A person acts intentionally, with respect to the nature or result of his conduct,
when it is his conscious objective or desire to engage in the conduct or cause the
result. Tex. Pen. Code Ann. § 6.03(a) (Vernon 2003). Intent can be inferred from
the acts, words, and conduct of the accused. Patrick v. State, 906 S.W.2d 481, 487
(Tex. Crim. App. 1995).
C. Analysis
The testimony shows that appellant had been self-employed in paint and body
work in a garage at his home but no longer had a spray gun or compressor. Appellant
was helping the Martinez brothers out by doing paint and body work for them at their
shop but had not received payment for the work that he had done. Appellant used the
spray gun and compressor in question during the weeks preceding the theft to paint
two cars for Martinez—one yellow and another purple. The spray gun and
compressor were recovered at the pawnshop marked with yellow and purple
overspray. The Appellant did not have consent from Martinez to remove the
equipment from the shop. Further, the testimony showed that, even upon learning of
the theft, appellant never divulged that he had pawned the equipment.

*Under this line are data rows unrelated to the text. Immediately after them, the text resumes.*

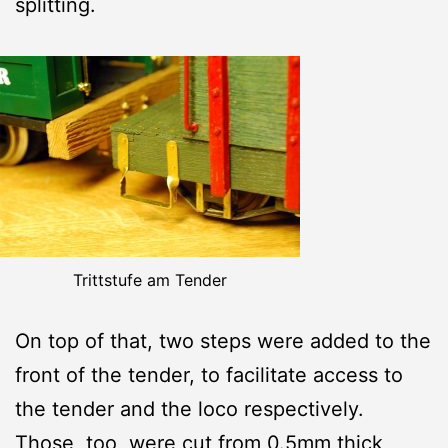
splitting.
Trittstufe am Tender
On top of that, two steps were added to the
front of the tender, to facilitate access to
the tender and the loco respectively.
Those, too, were cut from 0.5mm thick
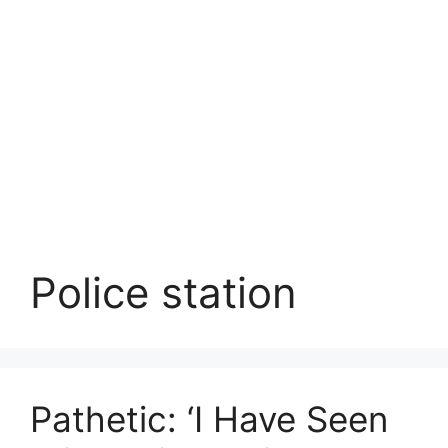
Police station
Pathetic: ‘I Have Seen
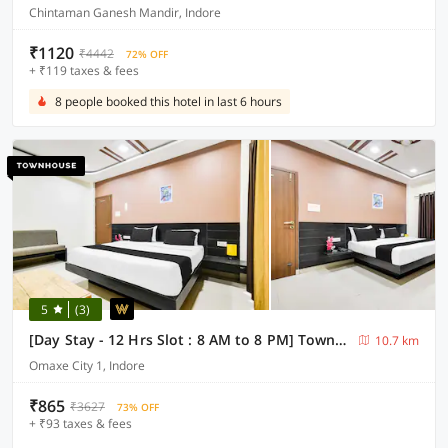
Chintaman Ganesh Mandir, Indore
₹1120
₹4442
72% OFF
+ ₹119 taxes & fees
8 people booked this hotel in last 6 hours
5
(3)
[Day Stay - 12 Hrs Slot : 8 AM to 8 PM] Townhouse Indore Omaxe City Bypass
10.7 km
Omaxe City 1, Indore
₹865
₹3627
73% OFF
+ ₹93 taxes & fees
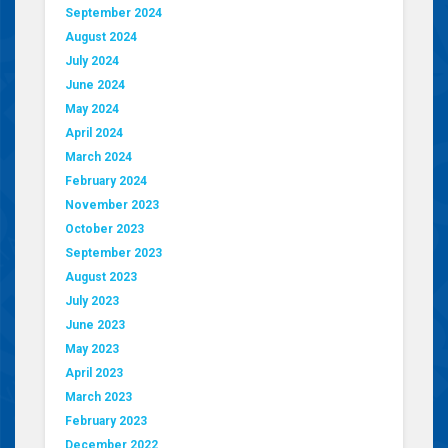
September 2024
August 2024
July 2024
June 2024
May 2024
April 2024
March 2024
February 2024
November 2023
October 2023
September 2023
August 2023
July 2023
June 2023
May 2023
April 2023
March 2023
February 2023
December 2022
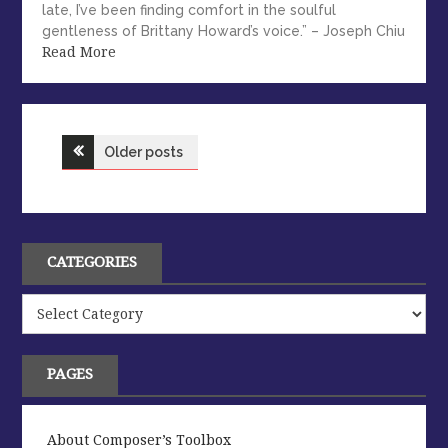
late, I’ve been finding comfort in the soulful
gentleness of Brittany Howard’s voice.” – Joseph Chiu
Read More
Posts
Older posts
navigation
CATEGORIES
Categories
PAGES
About Composer’s Toolbox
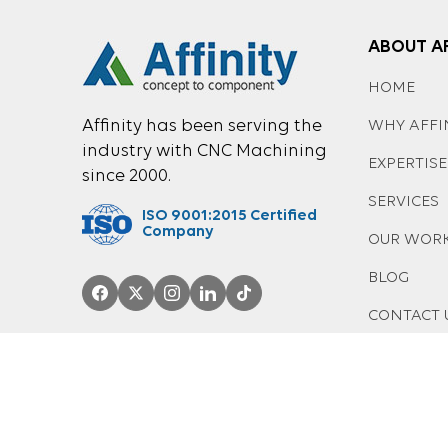
ABOUT AF
HOME
Affinity has been serving the
WHY AFFI
industry with CNC Machining
EXPERTISE
since 2000.
SERVICES
ISO 9001:2015 Certified
Company
OUR WOR
BLOG
CONTACT 
© 2026 AFFINITY MANUFACTURING LTD. |
PRIVACY-POLICY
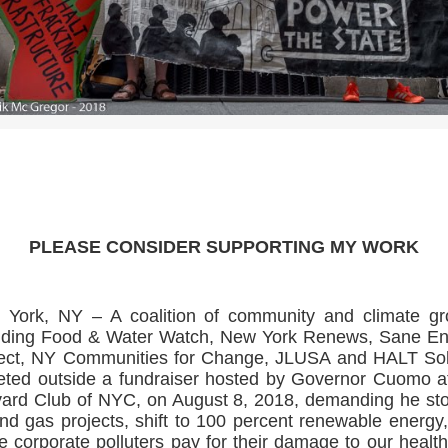
>>CLICK HERE TO SEE MORE PHOTOS<<
PLEASE CONSIDER SUPPORTING MY WORK
York, NY – A coalition of community and climate g
uding Food & Water Watch, New York Renews, Sane E
ect, NY Communities for Change, JLUSA and HALT Sol
eted outside a fundraiser hosted by Governor Cuomo a
ard Club of NYC, on August 8, 2018, demanding he sto
and gas projects, shift to 100 percent renewable energy
 corporate polluters pay for their damage to our healt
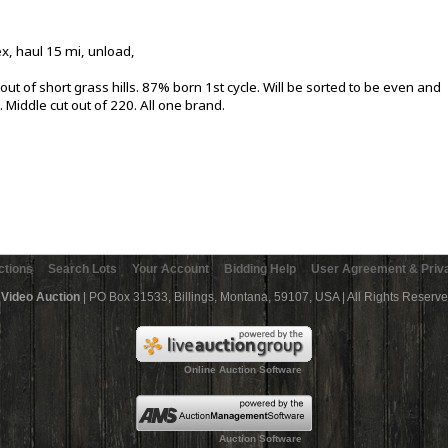
ex, haul 15 mi, unload,
ut of short grass hills. 87% born 1st cycle. Will be sorted to be even and
. Middle cut out of 220. All one brand.
ctions
Search Lots
Your Account
Bidding Help
User Agreement & Priva
 Video Auction
| PO Box 31533, Billings, Montana, 59107, USA | All Rights Reserv
Online Auction Software
Auction Software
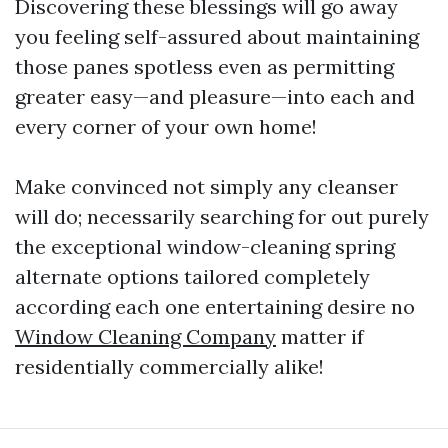
Discovering these blessings will go away
you feeling self-assured about maintaining
those panes spotless even as permitting
greater easy—and pleasure—into each and
every corner of your own home!
Make convinced not simply any cleanser
will do; necessarily searching for out purely
the exceptional window-cleaning spring
alternate options tailored completely
according each one entertaining desire no
Window Cleaning Company
matter if
residentially commercially alike!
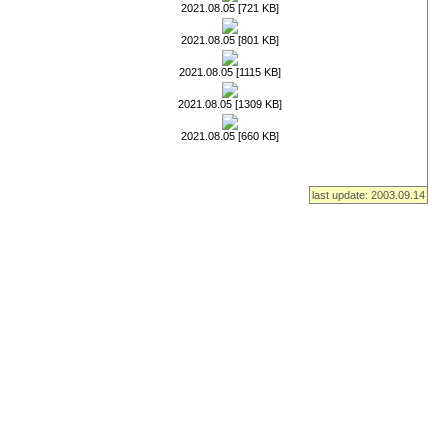
2021.08.05 [721 KB]
2021.08.05 [801 KB]
2021.08.05 [1115 KB]
2021.08.05 [1309 KB]
2021.08.05 [660 KB]
last update: 2003.09.14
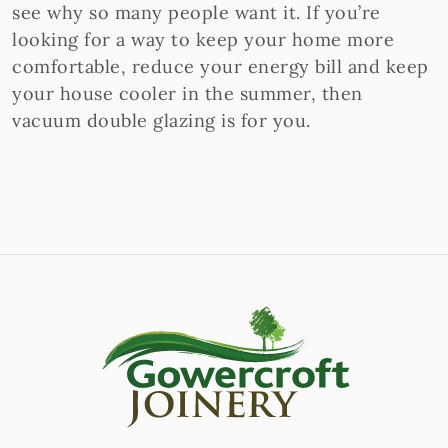
see why so many people want it. If you’re
looking for a way to keep your home more
comfortable, reduce your energy bill and keep
your house cooler in the summer, then
vacuum double glazing is for you.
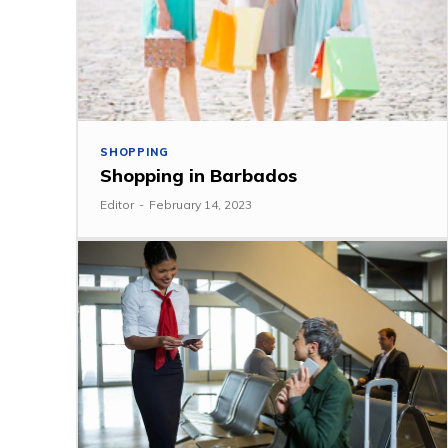
SHOPPING
Shopping in Barbados
Editor
-
February 14, 2023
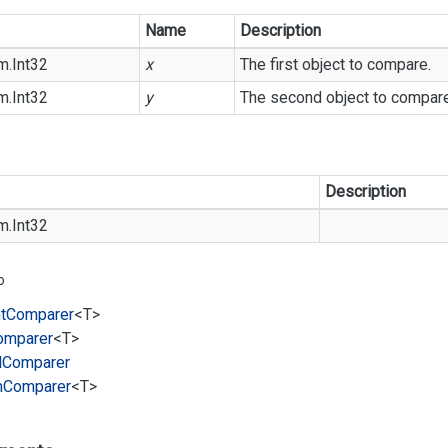
Name
Description
m.
Int32
x
The first object to compare.
m.
Int32
y
The second object to compare
Description
m.
Int32
o
t
Comparer
<T>
omparer
<T>
l
Comparer
m
Comparer
<T>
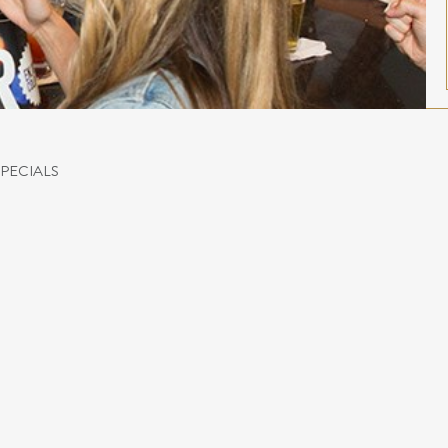
SPECIALS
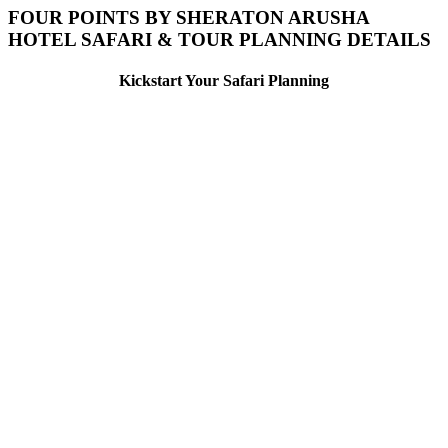
FOUR POINTS BY SHERATON ARUSHA
HOTEL SAFARI & TOUR PLANNING DETAILS
Kickstart Your Safari Planning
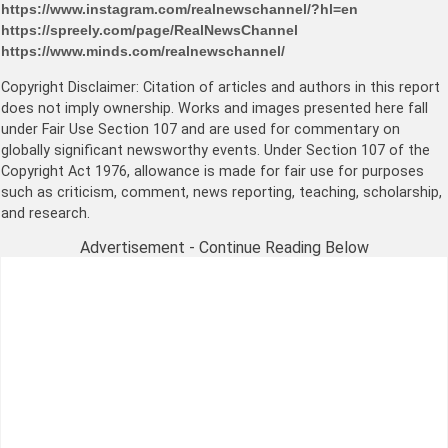
https://www.instagram.com/realnewschannel/?hl=en
https://spreely.com/page/RealNewsChannel
https://www.minds.com/realnewschannel/
Copyright Disclaimer: Citation of articles and authors in this report
does not imply ownership. Works and images presented here fall
under Fair Use Section 107 and are used for commentary on
globally significant newsworthy events. Under Section 107 of the
Copyright Act 1976, allowance is made for fair use for purposes
such as criticism, comment, news reporting, teaching, scholarship,
and research.
Advertisement - Continue Reading Below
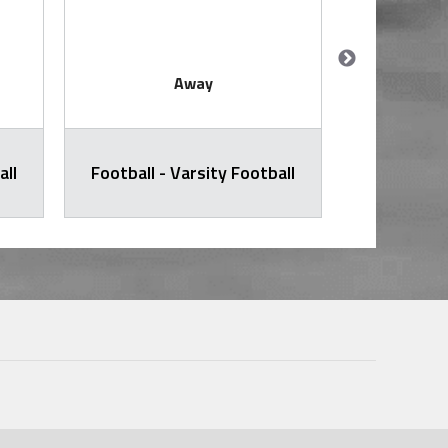
Away
all
Football - Varsity Football
Football -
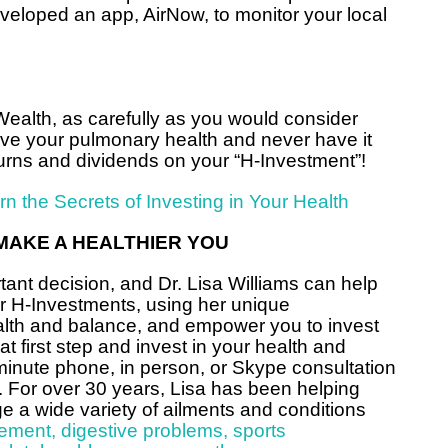
eloped an app, AirNow, to monitor your local
ealth, as carefully as you would consider
rove your pulmonary health and never have it
returns and dividends on your “H-Investment”!
arn the Secrets of Investing in Your Health
MAKE A HEALTHIER YOU
tant decision, and Dr. Lisa Williams can help
ur H-Investments, using her unique
ealth and balance, and empower you to invest
 first step and invest in your health and
minute phone, in person, or Skype consultation
. For over 30 years, Lisa has been helping
a wide variety of ailments and conditions
ement
,
digestive problems
,
sports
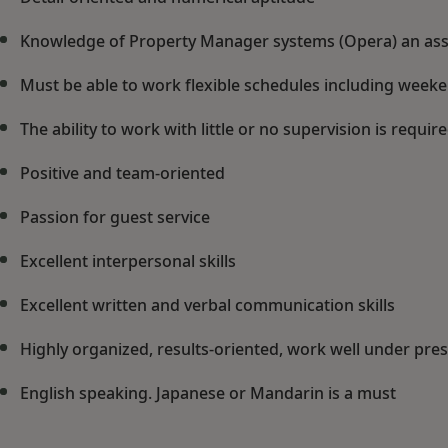
Knowledge of Property Manager systems (Opera) an ass
Must be able to work flexible schedules including week
The ability to work with little or no supervision is require
Positive and team-oriented
Passion for guest service
Excellent interpersonal skills
Excellent written and verbal communication skills
Highly organized, results-oriented, work well under pre
English speaking. Japanese or Mandarin is a must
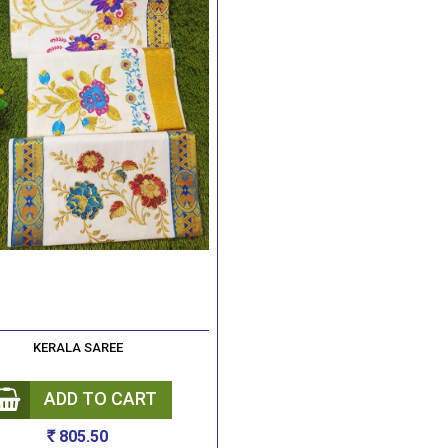
KERALA SAREE
ADD TO CART
805.50
Rs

Conversely, appellant contends his testimony so heavily outweighed the State’s
evidence as to warrant a reversal of his conviction. At trial, appellant testified that
he was in possession of the spray gun and compressor because he was asked to paint
a car during the weekend of the theft by a man named “Anthony” who came to
appellant’s house. Appellant testified that Anthony asked appellant to paint his car
in exchange for cash and a spray gun and compressor Anthony had lying in the back
seat of the car. Appellant used the spray gun and compressor to paint Anthony’s car,
then sold them at the pawnshop on June 16. Appellant testified that he frequently
painted cars for individuals in exchange for property and would sell the items at local
pawnshops. Appellant testified that he did not recognize the spray gun or compressor
as the same ones he had used at Martinez’s shop. Appellant argues that, logically,
had he in fact known the equipment had been stolen from Martinez, he would not
have pawned the items at the pawnshop where he normally does business, down the
street from Martinez’s shop.
However, the jury, as the sole trier of fact, was free to believe the State’s
evidence and disregard appellant’s testimony. Margraves v. State, 34 S.W.3d 912,
919 (Tex. Crim. App. 2000). The evidence shows that appellant unlawfully
appropriated Martinez’s property without consent and with the intent to permanently
deprive Martinez of the property. Appellant admitted that he exercised control over
the property and sold the equipment at a pawnshop. Pawning equipment indicates an
intent to permanently deprive the owner of property. See Kuczaj v. State, 848 S.W.2d
284, 289 (Tex. App.—Fort Worth 1993, no pet.). Appellant offered his mother’s
testimony as evidence of the existence of an agreement with a person named
Anthony. However, appellant’s mother was unable to recall any of the circumstances
involving the spray gun or compressor.
Considering the evidence neutrally, we hold that the jury’s verdict in this case
is not irrational, or clearly wrong and manifestly unjust, or the contrary evidence is
so strong that the standard of proof beyond a reasonable doubt could not have been
met. See Escamilla, 143 S.W.3d at 817.
We overrule appellant’s ninth point of error.
CONCLUSION
We affirm the judgment of the trial court.
Laura Carter Higley
Justice
Panel consists of Chief Justice Radack and Justices Higley and Bland.
Do not publish. Tex. R. App. P. 47.2(b).